What to Avoid¶
Implementation Details.¶
Rows are stored interally as a specialized dict that doesn’t
resemble a cell like structure. This allows very powerful interaction
for some tasks, more traditional tasks (especially those you would find
in excel) are only somewhat supported (This is a csv library, not an
excel one).
This Library depends on mutablitity of rows, this allows most of the magic to happen with only moderate overhead. Messing with the internal operations will break the flow pretty quickly.
Selection and Index Issues¶
Avoid code like this
for row in api.rows:
new_row = my_new_table.addrow(columns)
new_row.market_share = row.market/sum(api["market"])
This will recalculate the ``sum`` for all of the columns every loop. This will be slow for even smaller spreadsheets.
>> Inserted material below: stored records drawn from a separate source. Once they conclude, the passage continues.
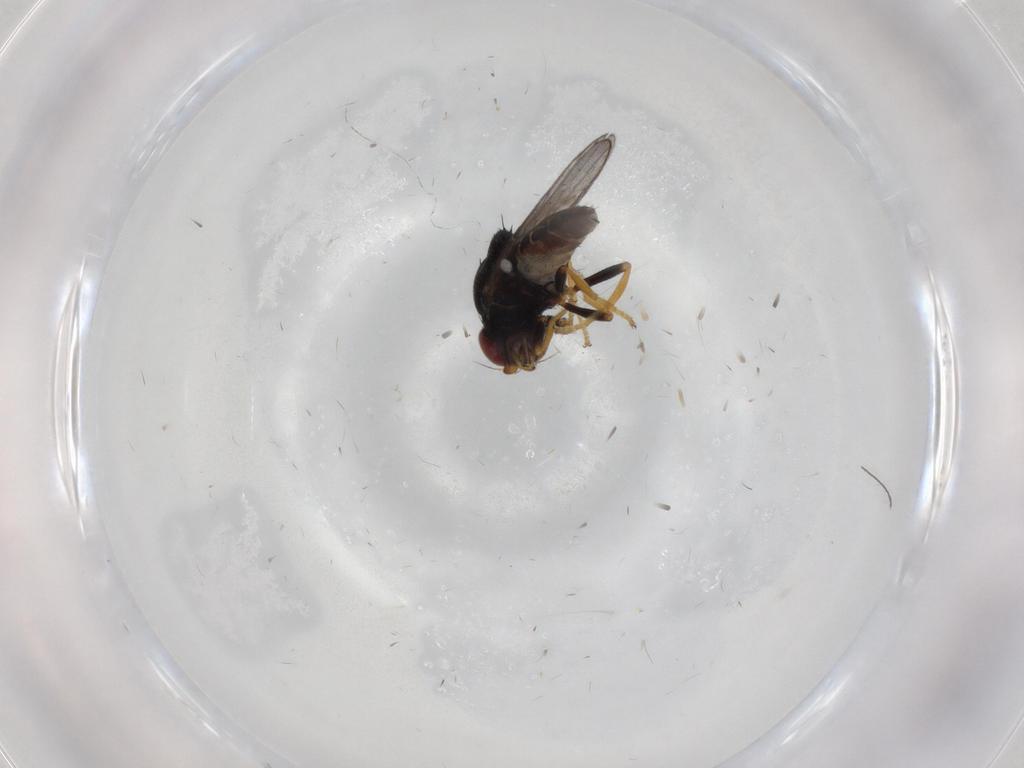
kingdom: Animalia
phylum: Arthropoda
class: Insecta
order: Diptera
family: Chloropidae
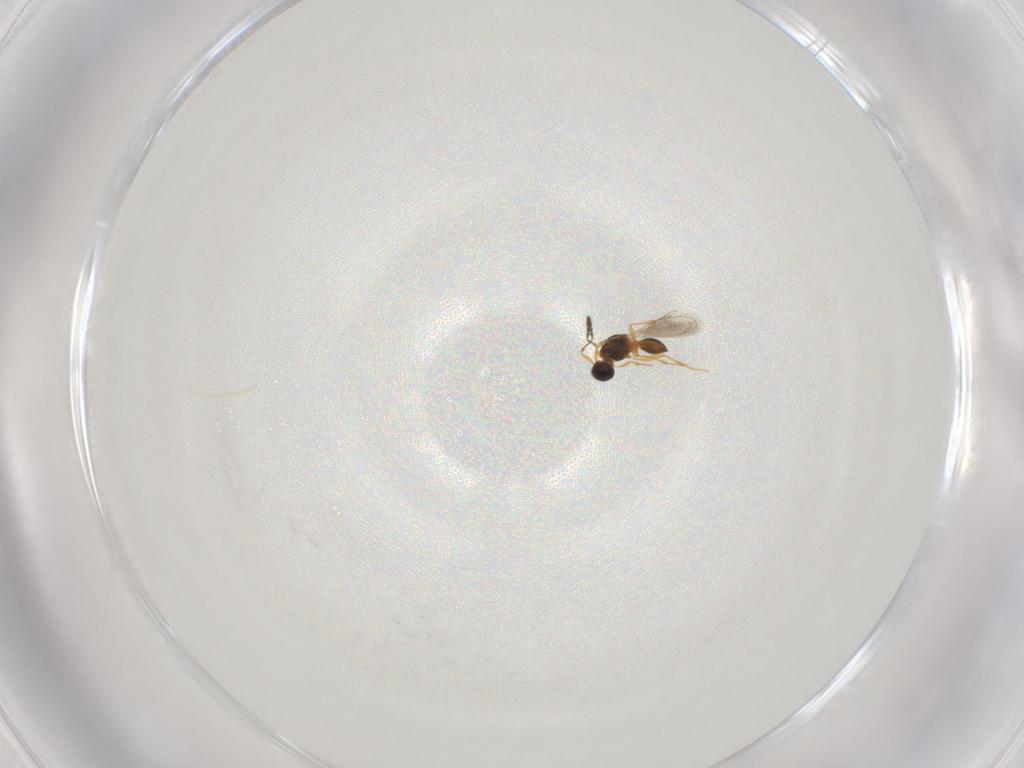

I suggest pre-calculating it, and referencing it instead of recalculating.
Selections have a similar caveat.
for row in api.rows:
new_row = my_new_table.addrow(columns)
new_row.market_share = row.market/sum(api.select(lambda x: x.available)["market"])
This will recreate the selection. This is very ineffienct for no reason. Only dynamically create selections when the selection is different every time. Doing the same selection over and over again will bog down your program for no reason. Instead precalculate the data (or if you want it to update while you loop through the table, the selection) and reference the result elsewhere in the program.